*WHAT IS EXPECTED*.
Would you please retype, exactly, the lines of the listing below between the line with "Figure 1. ( a" and the line with "Table 4. Specifications of the wind", inclusive?

*AVAILABLE DATA*.
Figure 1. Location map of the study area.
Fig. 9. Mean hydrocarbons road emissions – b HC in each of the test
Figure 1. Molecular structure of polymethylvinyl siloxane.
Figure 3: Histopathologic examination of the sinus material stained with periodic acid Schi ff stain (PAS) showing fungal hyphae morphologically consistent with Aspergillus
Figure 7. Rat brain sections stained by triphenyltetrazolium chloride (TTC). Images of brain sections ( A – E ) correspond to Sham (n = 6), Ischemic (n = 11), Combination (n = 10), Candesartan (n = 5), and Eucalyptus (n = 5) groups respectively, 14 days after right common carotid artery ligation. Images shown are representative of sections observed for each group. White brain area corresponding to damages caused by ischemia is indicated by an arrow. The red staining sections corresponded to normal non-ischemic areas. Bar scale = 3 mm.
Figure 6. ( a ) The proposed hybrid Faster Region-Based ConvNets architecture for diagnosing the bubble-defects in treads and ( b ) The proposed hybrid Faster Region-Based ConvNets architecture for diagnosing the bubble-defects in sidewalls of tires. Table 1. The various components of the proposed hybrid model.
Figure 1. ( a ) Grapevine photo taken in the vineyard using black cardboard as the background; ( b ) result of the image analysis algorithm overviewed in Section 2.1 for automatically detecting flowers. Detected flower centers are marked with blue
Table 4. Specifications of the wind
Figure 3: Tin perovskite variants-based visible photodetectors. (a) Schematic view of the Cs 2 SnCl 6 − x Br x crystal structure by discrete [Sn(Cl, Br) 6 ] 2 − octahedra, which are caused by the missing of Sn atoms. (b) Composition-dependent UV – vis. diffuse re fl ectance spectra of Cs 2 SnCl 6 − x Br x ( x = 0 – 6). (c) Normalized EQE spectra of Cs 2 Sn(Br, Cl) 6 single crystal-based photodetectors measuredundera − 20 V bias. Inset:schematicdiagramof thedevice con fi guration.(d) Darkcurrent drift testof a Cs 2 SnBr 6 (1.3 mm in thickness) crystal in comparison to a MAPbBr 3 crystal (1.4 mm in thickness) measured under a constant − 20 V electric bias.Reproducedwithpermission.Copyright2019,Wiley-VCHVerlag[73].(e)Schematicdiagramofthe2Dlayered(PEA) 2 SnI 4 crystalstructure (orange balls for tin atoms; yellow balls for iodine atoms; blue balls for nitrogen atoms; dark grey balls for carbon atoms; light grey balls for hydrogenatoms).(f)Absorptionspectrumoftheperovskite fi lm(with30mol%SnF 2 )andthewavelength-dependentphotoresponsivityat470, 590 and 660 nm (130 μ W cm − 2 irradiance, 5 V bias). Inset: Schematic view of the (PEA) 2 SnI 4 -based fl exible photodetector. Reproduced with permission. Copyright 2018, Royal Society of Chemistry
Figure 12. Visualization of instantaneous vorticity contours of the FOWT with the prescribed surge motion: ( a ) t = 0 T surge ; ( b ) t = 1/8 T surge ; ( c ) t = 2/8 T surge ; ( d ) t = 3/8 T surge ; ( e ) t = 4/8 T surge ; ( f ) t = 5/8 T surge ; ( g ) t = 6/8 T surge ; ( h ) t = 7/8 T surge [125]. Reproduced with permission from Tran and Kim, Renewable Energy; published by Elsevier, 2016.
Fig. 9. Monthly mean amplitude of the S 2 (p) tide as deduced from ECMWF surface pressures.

*SOLUTION TO THIS EXERCISE*.
Figure 1. ( a ) Grapevine photo taken in the vineyard using black cardboard as the background; ( b ) result of the image analysis algorithm overviewed in Section 2.1 for automatically detecting flowers. Detected flower centers are marked with blue
Table 4. Specifications of the wind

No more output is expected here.